“Un eschimese in Amazzonia” : un spectacle touchant sur la transidentité au Théâtre des Abbesses
Ce vendredi 17 mai, dans le cadre de Chantiers d’Europe, le festival 100% création européenne du Théâtre de la Ville, donnait, aux Abbesses, un spectacle réalisé par de jeunes italiens très prometteurs : Un eschimese in Amazzonia (Un esquimau en Amazonie), écrit et mis en scène par Liv Ferracchiati.
Sur fond de rideaux noirs, un acteur à capuche s’avance : c’est un esquimau perdu en Amazonie. Il a trop chaud, transpire beaucoup et se sent mal dans ses vêtements d’esquimau, en plein cœur de l’Amazonie. Autour de lui s’agglutine un chœur de quatre acteurs, qui lui demandent dans une cacophonie étourdissante : « tu es une fille ou un garçon ? tu portes des jupes ou des pantalons ? tu es quoi ? tu es une fille ou un garçon ? ». Car malgré les nombreuses digressions, la pièce tourne autour d’un sujet crucial : celui de la transidentité, mot tabou et seulement confessé par périphrases. Les nombreuses digressions autour de héros de la culture populaire enfantine — Oliv et Tom, champions de foot, Lady Oscar — sont autant de biais pour interroger les stéréotypes de la virilité et les personnages qui s’en écartent de manière ambigüe. Peu à peu, on comprend que l’esquimau en Amazonie est une métaphore pour désigner un homme transsexuel perdu dans la société moderne. A travers une mise en scène qui favorise les épisodes de one man show de Liv Ferracchiati, qui nous fait rire autant qu’il nous déconcerte, c’est à une critique en règle de la société qu’on assiste : les noms de Hilary Clinton, Donald Trump et toute la dynastie des Kim Jong-un sont cent fois déformés et répétés, tandis que la mise en scène se transforme en parodie de la télévision italienne. Le chœur prend tour à tour le rôle de parents inquiets pour l’avenir de leurs enfants, confrontés aux dangers d’une dépravation morale générale, et de présentateurs de télévisions sur le mode de Mariés au premier regard.
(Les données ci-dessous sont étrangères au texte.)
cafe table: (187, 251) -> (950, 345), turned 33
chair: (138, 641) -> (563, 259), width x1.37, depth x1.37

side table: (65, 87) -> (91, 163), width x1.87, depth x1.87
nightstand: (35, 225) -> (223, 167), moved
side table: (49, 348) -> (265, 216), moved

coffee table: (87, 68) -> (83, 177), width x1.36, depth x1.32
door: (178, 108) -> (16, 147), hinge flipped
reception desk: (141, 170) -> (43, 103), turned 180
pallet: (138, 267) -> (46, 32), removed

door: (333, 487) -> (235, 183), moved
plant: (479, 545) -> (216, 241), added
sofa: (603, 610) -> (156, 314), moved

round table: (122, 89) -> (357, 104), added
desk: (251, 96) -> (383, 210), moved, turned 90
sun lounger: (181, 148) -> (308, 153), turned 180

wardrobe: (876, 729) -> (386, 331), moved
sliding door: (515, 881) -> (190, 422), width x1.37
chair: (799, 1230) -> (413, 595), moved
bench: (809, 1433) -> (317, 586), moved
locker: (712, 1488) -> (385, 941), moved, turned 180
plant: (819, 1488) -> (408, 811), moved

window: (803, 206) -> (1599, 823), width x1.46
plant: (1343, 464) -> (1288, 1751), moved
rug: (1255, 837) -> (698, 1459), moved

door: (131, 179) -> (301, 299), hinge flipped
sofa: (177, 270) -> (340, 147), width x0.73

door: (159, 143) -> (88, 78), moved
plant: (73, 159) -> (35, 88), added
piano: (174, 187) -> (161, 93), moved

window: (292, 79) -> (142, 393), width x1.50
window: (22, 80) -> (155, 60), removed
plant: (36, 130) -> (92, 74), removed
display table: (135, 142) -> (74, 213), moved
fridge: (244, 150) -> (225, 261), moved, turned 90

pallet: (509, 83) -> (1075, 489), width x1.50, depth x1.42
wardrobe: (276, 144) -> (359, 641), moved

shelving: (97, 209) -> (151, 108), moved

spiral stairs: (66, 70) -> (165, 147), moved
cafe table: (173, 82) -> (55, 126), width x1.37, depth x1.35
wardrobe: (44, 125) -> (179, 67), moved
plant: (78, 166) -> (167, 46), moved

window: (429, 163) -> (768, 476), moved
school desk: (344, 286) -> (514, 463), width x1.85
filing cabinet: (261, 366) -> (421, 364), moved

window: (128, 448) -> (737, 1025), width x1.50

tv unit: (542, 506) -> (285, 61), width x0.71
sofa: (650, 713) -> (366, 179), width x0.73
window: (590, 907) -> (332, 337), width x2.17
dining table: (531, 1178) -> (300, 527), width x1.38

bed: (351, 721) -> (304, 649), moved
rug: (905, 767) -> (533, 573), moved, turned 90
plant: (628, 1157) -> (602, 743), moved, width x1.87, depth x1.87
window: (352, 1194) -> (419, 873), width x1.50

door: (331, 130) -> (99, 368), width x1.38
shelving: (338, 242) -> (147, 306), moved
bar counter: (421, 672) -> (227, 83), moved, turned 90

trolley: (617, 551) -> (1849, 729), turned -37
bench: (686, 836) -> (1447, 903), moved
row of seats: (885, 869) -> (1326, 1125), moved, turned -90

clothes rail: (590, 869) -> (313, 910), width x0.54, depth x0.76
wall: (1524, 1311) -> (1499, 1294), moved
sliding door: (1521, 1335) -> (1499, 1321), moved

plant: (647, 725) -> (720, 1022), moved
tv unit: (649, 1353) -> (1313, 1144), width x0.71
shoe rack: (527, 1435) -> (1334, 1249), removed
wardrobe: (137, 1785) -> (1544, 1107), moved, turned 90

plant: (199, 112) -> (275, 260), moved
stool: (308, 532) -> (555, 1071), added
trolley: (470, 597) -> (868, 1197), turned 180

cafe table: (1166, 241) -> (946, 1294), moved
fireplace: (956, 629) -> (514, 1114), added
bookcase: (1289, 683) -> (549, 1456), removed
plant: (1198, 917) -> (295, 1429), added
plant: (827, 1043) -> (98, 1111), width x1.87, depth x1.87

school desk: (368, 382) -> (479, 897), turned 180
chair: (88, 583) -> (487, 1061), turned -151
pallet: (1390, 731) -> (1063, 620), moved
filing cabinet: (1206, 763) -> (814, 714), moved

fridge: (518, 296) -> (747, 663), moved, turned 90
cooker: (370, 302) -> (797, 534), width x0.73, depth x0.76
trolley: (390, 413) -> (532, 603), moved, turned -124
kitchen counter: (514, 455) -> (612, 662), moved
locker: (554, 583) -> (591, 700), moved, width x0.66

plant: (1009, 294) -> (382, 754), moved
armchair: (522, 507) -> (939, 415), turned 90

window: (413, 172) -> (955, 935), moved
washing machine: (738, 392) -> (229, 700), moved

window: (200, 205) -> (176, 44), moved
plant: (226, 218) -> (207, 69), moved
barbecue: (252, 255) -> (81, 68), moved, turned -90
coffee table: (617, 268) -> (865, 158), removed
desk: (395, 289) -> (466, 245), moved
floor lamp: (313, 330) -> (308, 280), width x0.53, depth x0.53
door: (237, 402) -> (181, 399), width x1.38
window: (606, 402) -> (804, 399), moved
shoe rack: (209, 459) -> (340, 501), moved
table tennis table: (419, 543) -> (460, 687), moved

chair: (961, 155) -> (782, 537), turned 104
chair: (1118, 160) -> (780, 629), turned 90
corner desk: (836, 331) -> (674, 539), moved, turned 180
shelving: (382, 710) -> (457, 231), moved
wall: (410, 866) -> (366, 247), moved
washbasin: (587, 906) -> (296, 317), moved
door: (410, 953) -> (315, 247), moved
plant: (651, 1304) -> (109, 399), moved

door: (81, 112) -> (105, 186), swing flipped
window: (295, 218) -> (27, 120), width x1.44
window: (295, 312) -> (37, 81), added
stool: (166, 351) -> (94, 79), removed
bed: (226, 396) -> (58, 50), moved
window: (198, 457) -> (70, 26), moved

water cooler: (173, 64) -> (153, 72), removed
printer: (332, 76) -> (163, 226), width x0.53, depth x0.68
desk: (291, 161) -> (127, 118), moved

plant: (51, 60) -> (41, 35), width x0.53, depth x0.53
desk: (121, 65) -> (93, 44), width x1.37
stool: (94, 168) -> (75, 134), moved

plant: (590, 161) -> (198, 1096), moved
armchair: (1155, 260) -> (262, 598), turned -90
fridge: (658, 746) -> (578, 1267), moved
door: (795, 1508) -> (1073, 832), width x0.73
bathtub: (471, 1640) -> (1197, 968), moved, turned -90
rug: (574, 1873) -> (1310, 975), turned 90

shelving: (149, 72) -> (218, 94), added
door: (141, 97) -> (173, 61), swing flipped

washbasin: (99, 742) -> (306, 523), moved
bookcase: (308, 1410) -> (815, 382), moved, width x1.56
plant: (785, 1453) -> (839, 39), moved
Une critique âpre des émissions télévisuelles qui encouragent la disquette sentimentale et le voyeurisme de l’intime.
Nous avons apprécié ce spectacle souvent drôle, qui fait réfléchir sur l’identité sexuelle, imprononçable, et les sociétés occidentales. Gros bémol : l’interprète qui traduit en français, phrase par phrase, les propos de l’acteur principal, ce qui rend l’ensemble du spectacle très laborieux. Mais on salue des jeunes comédiens prometteurs !
Le festival Chantiers d’Europe continue jusqu’au 1 er juin.